The United Nations is coming under sharp criticism in the U.S. Congress where debate is under way on legislation proposing sweeping UN reforms. The Republican-sponsored bill raises the prospect of mandatory reductions in U.S. contributions to the world body:
The U.N. Reform Act of 2005 is backed by a powerful Republican member of the House of Representatives, and is the culmination of years of frustration with the failure of the United Nations to undertake needed reforms in everything from internal management to peacekeeping.
The author of the bill, Congressman Henry Hyde, chairman of the House International Relations Committee, says it is a reaction to scandals such as the one involving the Iraq Oil-for-Food Program, and a recognition that the UN needs outside pressure to change its ways:
"So, the time has finally come where we must, in good conscience, say enough. Enough to allowing odious regimes such as Cuba, Sudan [and] Zimbabwe to masquerade as arbiters of human rights. Enough to peacekeepers exploiting and abusing the people they were sent to protect. Enough to unkept promises and squandering the dreams of generations," he said.
Mr. Hyde's "radical surgery" would involve mandatory withholding of up to 50-percent of U.S. dues if reforms are not made on 39 key benchmarks, including areas of organization, budget, and internal accountability, as well as human rights and peacekeeping.
It would make contributions to some key UN bodies voluntary, would declare countries known to be human rights abusers ineligible for membership on the UN Human Rights Commission, and contains steps aimed at eliminating discrimination against Israel in UN bodies. /// END OPT ///
Provisions would also hold back funds for expanded current and future peacekeeping operations, something opponents of the legislation describe as unreasonable and potentially damaging for UN operations around the world.
Democratic Congressman Alcee Hastings decried what he calls draconian provisions in the bill. "The most short-sighted of the bill's provisions would require a mandatory withholding of peacekeeping funds unless the requirements in this legislation are met. Simply put, prohibiting the Secretary of State from exercising discretion regarding the withholding of funds to the UN is counter-productive," he said.
U.N. officials have told Congress at a recent hearing of Mr. Hyde's committee that withholding funds would hinder a UN reform plan already put forward by Secretary General Kofi Annan.
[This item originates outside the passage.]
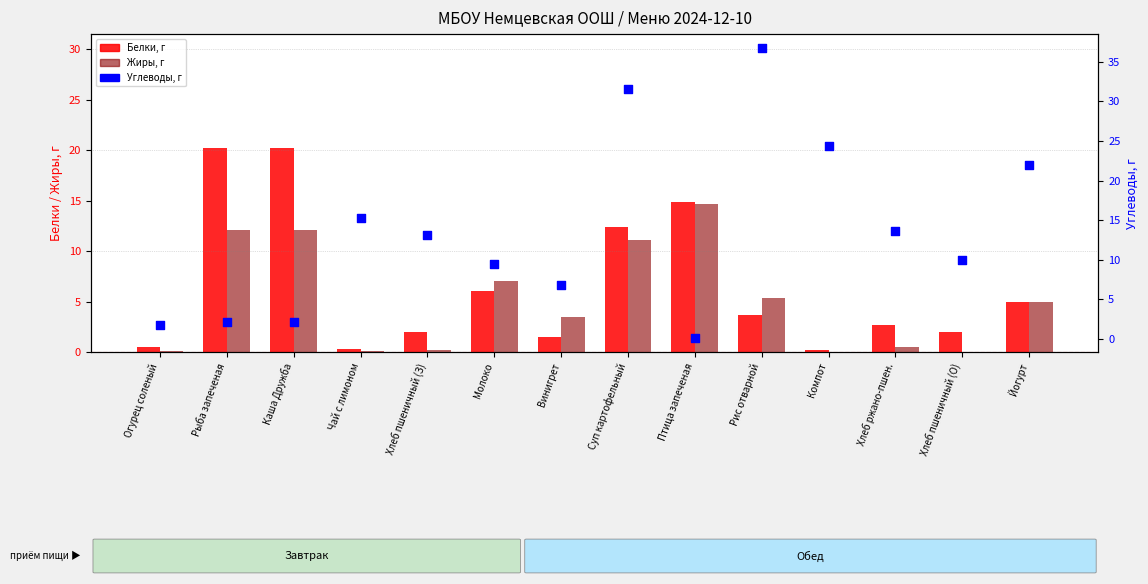

At which category is the sum across all series the highest?

Суп картофельный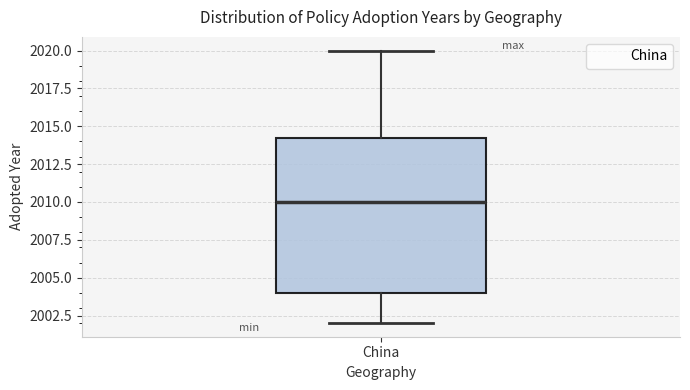

Read this box plot against the y-axis: the position of the median line, the range covered by the box, and the ends of both whiskers. The values are not printed on the chart, so give them approximately, as read against the axis.

median 2010.0, box 2004.0 to 2014.5, whiskers 2002.0 to 2020.0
Congressman Tom Lantos says withholding contributions would tie the hands of the Bush administration pursuing reform at the United Nations, and hurt the UN's ability to take on greater global responsibilities. "The legislation before the Congress micromanages every possible reform at the United Nations. It creates mechanical, arbitrary, and automatic withholdings, and it gives Secretary of State Rice zero flexibility to get the job done," he said.
Among numerous amendments proposed to the bill is one by Mr. Lantos that would make withholding of U.S. funds discretionary, rather than mandatory.
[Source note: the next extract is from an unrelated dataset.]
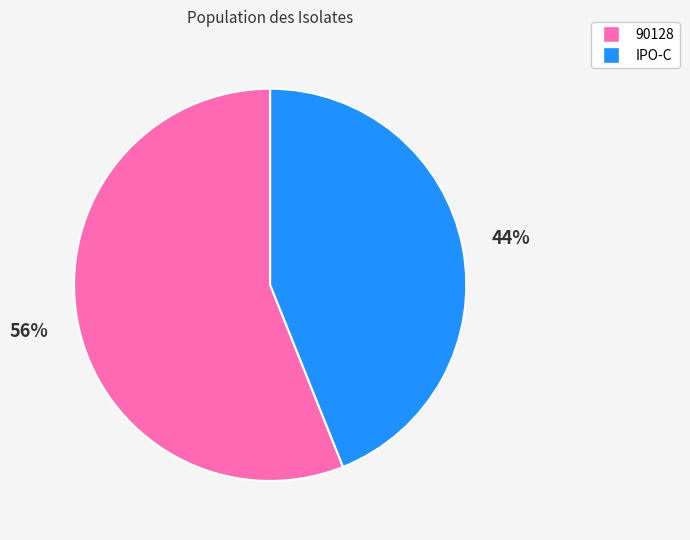

To the nearest percent, what is the difference between the IPO-C and 90128 slice percentages?

12%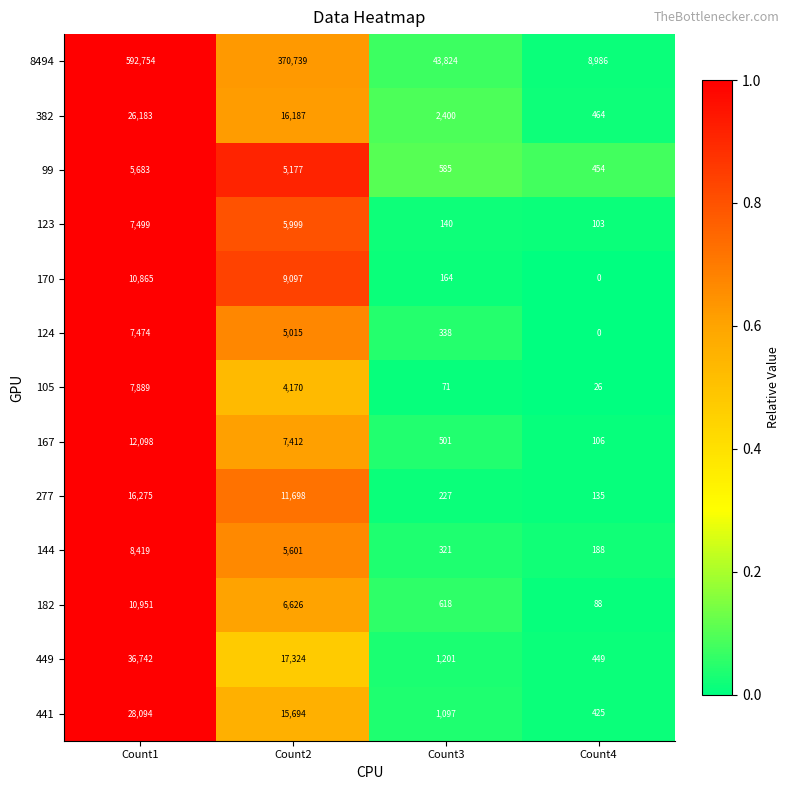

What is the average value of the 167 series?

5029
Others involve such things as anti-Semitism at the United Nations, U.S. influence in the Security Council, and UN cooperation with investigations of the Iraq Oil for Food Program. One amendment proposed cutting off U.S. assistance to countries opposing U.S. positions in the General Assembly and Security Council, while yet another proposed a 75 percent cut in U.S. contributions.
The Bush administration, which has had trouble getting a new U.S. Ambassador to the United Nations (John Bolton) confirmed by the Senate, has big concerns about the House legislation. A senior State Department official, Nicholas Burns, re-stated concern about the legislation saying it would make reform more difficult.
House debate on the U.N. Reform Act also comes on the heels of a report by a congressionally-mandated task force recommending a range of management and other reforms, but also calling U.S. leadership crucial to change.